Pabellón de Madrid

Cada encuentro requiere de un recorrido; de avanzar por el camino. Un preámbulo a toda nueva historia. La tradición de esta Feria Internacional del Libro incluye una sesión en el que caminar es parte clave: por entre los pasillos, las letras e innumerables encuentros de distinta naturaleza. Ese recorrido, además, es tradición, cada vez que el país, región o ciudad invitada del año se presenta para la inauguración de su pabellón. Con esta premisa, las personas no tardaron en arremolinarse alrededor de una construcción blanca y redonda; el pabellón de Madrid estaba por ser inaugurado oficialmente, listo para pertenecerle a todos y ser parte de todo aquel que lo recibiera.

Por dentro el pabellón es una especie de punto de encuentro, en el amplio sentido de la palabra: circular. Se puede acceder a los libros que lo cubren por las distintas escaleras colocadas en puntos estratégicos, una por cada punto cardinal. Todo de blanco, el pabellón de Madrid emula por su color lo más parecido a lo que hace referencia la sentencia de su ciudad en esta emisión de la Feria Internacional del Libro: “Ganarás la luz”.

La inauguración comenzó con un gran agradecimiento a México, a Madrid, a su relación tan importante. Pero también a ciertos nombres en particular, dentro de los cuales cabe destacar a Luis Cueto, piedra angular en este proceso de reunión.
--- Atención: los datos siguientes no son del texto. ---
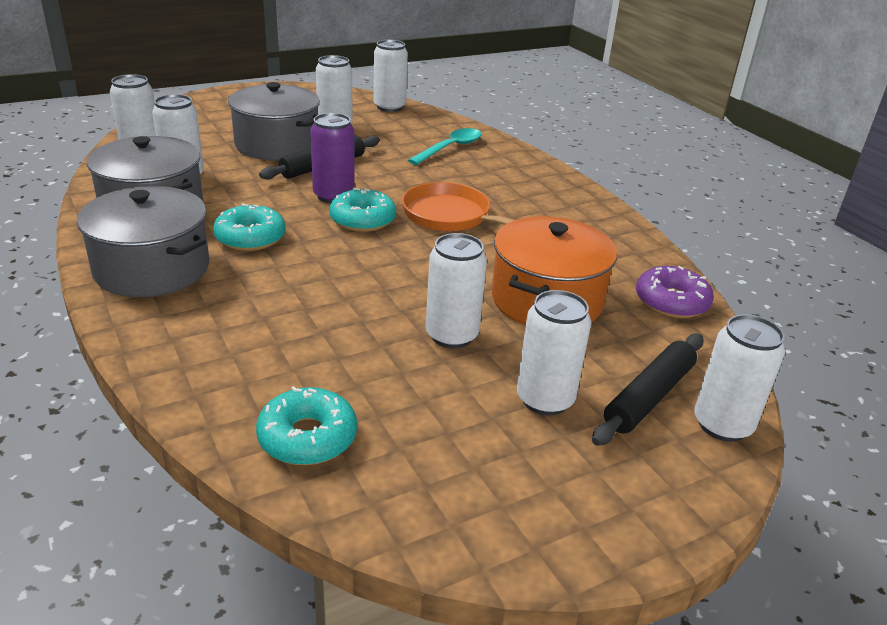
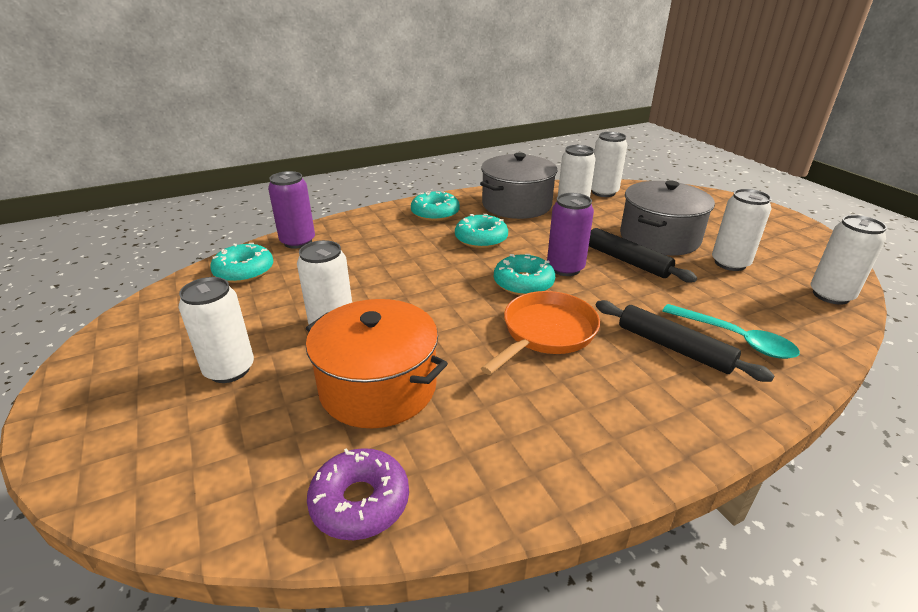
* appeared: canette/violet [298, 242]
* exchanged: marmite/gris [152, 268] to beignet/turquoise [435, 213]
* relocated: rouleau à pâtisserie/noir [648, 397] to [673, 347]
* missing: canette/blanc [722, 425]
Con su liderazgo, se dijo, se ilumina el camino a la cultura. Posteriormente, tomó la palabra Raúl Padilla, presidente de la FIL, quien agradeció a los asistentes por compartir un momento tan importante para la Feria.

Manuela Carmena, alcaldesa de la ciudad de Madrid, mencionó en particular a dos de las personas responsables de un pabellón en el que, aseguró, “abra un punto de encuentro para conversar”: el arquitecto Alberto Campos Baeza, y su constructor, Miguel Garza. A propósito del diseño y el concepto de lo que este pabellón significa, Carmena agregó: “Disfrutemos de la luz y la maravilla que es. Y, lo que nos acerca a la luz hoy en día, son los libros”.

Justo antes de cortar el listón de inauguración y abrir el pabellón de forma oficial, la ceremonia culminó con la intervención del grupo español Vetusta Morla, que interpretó el tema “Consejo de sabios”. Al ritmo de aplausos y el acompañamiento de los propios asistentes, que no dudaron en hacerles segundas con enérgicas palmadas, el acto llegó a su punto culminante con música, color y una sensación innegable de festejo.

Una vez inaugurado, el pabellón se convirtió en referente de esta Feria, pues invita a la conversación, al diálogo y al intercambio de ideas. Pero también al descanso, al refugio en los libros, y a una búsqueda intermitente y personal donde cada quien, con suerte, podrá encontrar esa forma particular para llegar a una especie de iluminación; sea una idea ajena, sea la palabra escrita o la oralidad. El pabellón de Madrid es una pequeña ágora que nos exhorta a buscar la luz, donde sea que pudiéramos encontrarla.